McClintock Distilling is an award-winning craft distillery in Frederick County–the heart of some of Maryland’s finest spirits production over the centuries. This legacy is preserved through the federal regulations required for making a Bottled-in-Bond whiskey.
To qualify, a spirit has to be the product of a single distillery, made by one distiller, in a single distillation season. It must also be aged in a federally-bonded warehouse for at least four years and bottled at 100 proof (50% alcohol by volume). These criteria remain unchanged today.
McClintock Distilling was already primed and ready to meet these specific requirements because those guidelines have been essential to its mission and values since the beginning. When Husker was originally barreled, it was crafted to be a historically-inspired bourbon. But when co-owners Braeden Bumpers and Tyler Hegamyer tasted it at the two-year mark, they realized they had something special and decided to make it their Bottled-in-Bond debut.
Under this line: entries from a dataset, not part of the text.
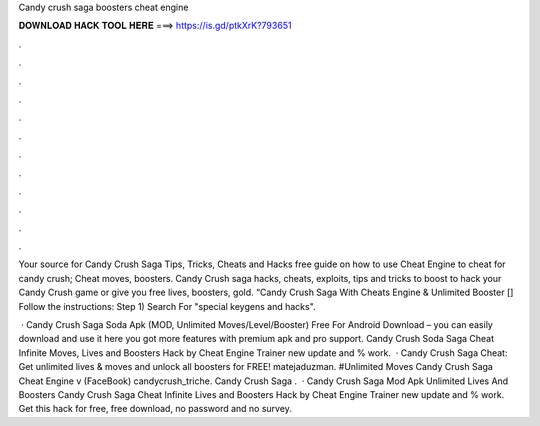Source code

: Candy crush saga boosters cheat engine



𝐃𝐎𝐖𝐍𝐋𝐎𝐀𝐃 𝐇𝐀𝐂𝐊 𝐓𝐎𝐎𝐋 𝐇𝐄𝐑𝐄 ===> https://is.gd/ptkXrK?793651



.



.



.



.



.



.



.



.



.



.



.



.

Your source for Candy Crush Saga Tips, Tricks, Cheats and Hacks free guide on how to use Cheat Engine to cheat for candy crush; Cheat moves, boosters. Candy Crush saga hacks, cheats, exploits, tips and tricks to boost to hack your Candy Crush game or give you free lives, boosters, gold. “Candy Crush Saga With Cheats Engine & Unlimited Booster [] Follow the instructions: Step 1) Search  For "special keygens and hacks".

 · Candy Crush Saga Soda Apk (MOD, Unlimited Moves/Level/Booster) Free For Android Download – you can easily download and use it here you got more features with premium apk and pro support. Candy Crush Soda Saga Cheat Infinite Moves, Lives and Boosters Hack by Cheat Engine Trainer new update and % work.  · Candy Crush Saga Cheat: Get unlimited lives & moves and unlock all boosters for FREE! matejaduzman. #Unlimited Moves Candy Crush Saga Cheat Engine v (FaceBook) candycrush_triche. Candy Crush Saga .  · Candy Crush Saga Mod Apk Unlimited Lives And Boosters Candy Crush Saga Cheat Infinite Lives and Boosters Hack by Cheat Engine Trainer new update and % work. Get this hack for free, free download, no password and no survey.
“Because we’re a micro-distillery, we can discover and identify small variations in each batch that can become something beautiful and unique in the bottle,” Bumpers said. “And when we find that special stuff, we highlight it.” Their attention to every detail of the whiskey-making process allows them to catch lightning-in-a-bottle moments like Husker and produce high-quality whiskeys, gin, vodka, and cordials that use organic, non-GMO ingredients from family-owned, local farms.
Before Prohibition, this quality whiskey was hard to come by, particularly in Maryland. The state has a nuanced history between distillers and rectifiers–secondary parties who would purchase spirits from distillers and cut them with their ingredients, such as fruit juice, turpentine, formaldehyde, or other undesirable liquids. Because of this tampering, the Bottled-in-Bond Act of 1897 was passed as the first federal consumer protection act in the U.S. to provide a standard for quality, authentic whiskey. Before there was the FDA or USDA, there was Bottled-in-Bond.
To create Husker’s unique profile, the McClintock team combined old-world ingredients with cutting-edge technology and put them into one bottle, selecting the best of both worlds. Husker’s mash bill is 51% yellow king corn (an heirloom variety local to Maryland), 40% red fife wheat, and 9% chocolate-malted barley and rye. According to Bumpers, it was likely historically common for Maryland whiskeys to have a multi-ingredient mash bill. By using local grains and malting the barley with cacao nibs rather than the typical peat or wood, Husker honors past Maryland traditions while showcasing new styles and flavors of distilling.
In addition to the thoughtfully-crafted mash bill, Husker gets its name from the distillery’s namesake, McClintock Young. Young was an inventor in Frederick County in the mid-1800s, and one of his hundreds of inventions was the automatic cornhusker. Bumpers remarked, “It’s special to be part of bringing back a lot of that [distilling] history, and being the first to do it, along with honoring the work of a relatively unknown, but influential, member of Frederick County’s history.” Young’s process of taking the best elements of old machines to create innovative inventions speaks to the heart of McClintock Distilling, offering the perfect namesake.
McClintock will release Husker to the public at noon on Saturday, March 4th. In addition to purchasing the new release, guests can sample the full McClintock lineup, tour the distillery, and relax with cocktail specials at their speakeasy-style Back Bar next door.